Count the lines in the records below that contain the word "eyaletlerinde". Reply with only that number.

_Extracted material_
::::::

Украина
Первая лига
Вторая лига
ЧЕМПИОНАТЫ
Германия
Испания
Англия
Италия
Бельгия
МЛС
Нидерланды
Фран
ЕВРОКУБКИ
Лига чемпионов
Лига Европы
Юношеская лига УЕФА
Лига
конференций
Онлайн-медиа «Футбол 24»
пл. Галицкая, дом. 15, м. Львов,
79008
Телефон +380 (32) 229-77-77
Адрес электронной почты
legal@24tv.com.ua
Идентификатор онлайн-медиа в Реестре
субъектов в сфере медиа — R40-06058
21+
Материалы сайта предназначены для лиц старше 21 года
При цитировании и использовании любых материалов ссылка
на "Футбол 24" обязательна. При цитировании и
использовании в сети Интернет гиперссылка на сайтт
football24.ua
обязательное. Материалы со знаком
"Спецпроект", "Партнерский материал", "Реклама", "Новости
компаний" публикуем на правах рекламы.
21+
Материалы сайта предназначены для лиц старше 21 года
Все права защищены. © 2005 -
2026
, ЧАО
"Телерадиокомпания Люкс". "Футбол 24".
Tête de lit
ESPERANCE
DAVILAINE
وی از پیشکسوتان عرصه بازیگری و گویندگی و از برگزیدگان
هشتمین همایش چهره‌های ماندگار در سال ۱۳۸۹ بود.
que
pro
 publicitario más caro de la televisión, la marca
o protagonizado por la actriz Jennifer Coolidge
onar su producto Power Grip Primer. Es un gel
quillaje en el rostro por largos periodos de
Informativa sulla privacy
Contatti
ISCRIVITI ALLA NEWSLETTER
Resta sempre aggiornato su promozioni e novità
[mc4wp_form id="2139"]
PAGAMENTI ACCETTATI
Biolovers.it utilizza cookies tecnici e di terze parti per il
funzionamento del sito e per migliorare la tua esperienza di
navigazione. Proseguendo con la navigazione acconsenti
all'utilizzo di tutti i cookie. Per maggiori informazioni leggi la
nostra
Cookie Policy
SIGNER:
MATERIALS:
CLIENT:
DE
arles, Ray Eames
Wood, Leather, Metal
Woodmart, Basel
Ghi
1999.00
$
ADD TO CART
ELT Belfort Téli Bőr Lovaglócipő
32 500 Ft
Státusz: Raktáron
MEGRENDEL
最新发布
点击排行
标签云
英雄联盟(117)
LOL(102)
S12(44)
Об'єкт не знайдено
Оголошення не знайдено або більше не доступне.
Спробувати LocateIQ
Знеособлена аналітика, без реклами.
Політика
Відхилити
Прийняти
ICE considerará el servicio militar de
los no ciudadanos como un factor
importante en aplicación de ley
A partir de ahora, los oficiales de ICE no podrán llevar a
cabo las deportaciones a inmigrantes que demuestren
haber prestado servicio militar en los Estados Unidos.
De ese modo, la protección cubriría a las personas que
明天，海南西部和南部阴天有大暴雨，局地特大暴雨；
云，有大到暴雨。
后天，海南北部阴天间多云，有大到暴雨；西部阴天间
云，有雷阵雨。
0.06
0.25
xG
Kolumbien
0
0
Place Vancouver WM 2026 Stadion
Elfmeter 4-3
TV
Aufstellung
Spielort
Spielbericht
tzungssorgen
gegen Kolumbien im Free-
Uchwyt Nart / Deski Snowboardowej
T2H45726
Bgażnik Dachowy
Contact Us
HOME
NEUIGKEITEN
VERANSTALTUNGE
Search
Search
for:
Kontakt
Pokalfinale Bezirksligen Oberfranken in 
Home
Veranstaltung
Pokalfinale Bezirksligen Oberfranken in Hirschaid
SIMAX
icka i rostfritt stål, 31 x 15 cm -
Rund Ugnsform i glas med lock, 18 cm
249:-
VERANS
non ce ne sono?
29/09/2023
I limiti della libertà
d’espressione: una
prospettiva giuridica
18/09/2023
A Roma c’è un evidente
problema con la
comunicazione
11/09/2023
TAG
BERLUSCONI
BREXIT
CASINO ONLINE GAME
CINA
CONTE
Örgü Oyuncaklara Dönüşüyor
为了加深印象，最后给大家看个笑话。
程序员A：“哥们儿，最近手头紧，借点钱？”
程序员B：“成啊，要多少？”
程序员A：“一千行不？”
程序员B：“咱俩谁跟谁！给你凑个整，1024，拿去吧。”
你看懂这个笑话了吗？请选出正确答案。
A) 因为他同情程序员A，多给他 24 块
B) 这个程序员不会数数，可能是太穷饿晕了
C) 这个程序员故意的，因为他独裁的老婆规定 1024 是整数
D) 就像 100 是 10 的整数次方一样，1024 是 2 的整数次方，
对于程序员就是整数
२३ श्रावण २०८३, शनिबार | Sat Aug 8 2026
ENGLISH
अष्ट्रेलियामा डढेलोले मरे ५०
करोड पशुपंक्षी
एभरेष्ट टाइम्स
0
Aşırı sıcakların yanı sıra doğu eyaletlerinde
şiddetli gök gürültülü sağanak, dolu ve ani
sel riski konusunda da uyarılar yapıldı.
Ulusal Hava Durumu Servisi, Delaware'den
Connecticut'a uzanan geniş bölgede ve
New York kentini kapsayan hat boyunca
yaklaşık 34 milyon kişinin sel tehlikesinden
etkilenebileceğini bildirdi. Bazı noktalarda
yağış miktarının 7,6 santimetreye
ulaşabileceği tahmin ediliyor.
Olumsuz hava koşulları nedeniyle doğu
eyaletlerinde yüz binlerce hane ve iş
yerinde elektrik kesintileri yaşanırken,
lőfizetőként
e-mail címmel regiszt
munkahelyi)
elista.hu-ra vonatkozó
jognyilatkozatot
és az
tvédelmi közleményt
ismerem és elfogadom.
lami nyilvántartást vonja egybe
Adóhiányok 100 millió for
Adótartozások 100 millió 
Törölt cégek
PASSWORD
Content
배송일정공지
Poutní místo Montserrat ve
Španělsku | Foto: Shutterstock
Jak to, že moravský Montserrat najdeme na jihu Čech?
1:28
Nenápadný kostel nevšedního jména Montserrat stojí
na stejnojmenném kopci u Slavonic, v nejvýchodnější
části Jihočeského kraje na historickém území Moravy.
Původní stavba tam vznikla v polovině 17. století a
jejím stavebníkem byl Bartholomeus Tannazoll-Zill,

::::::

_Response to this task_
2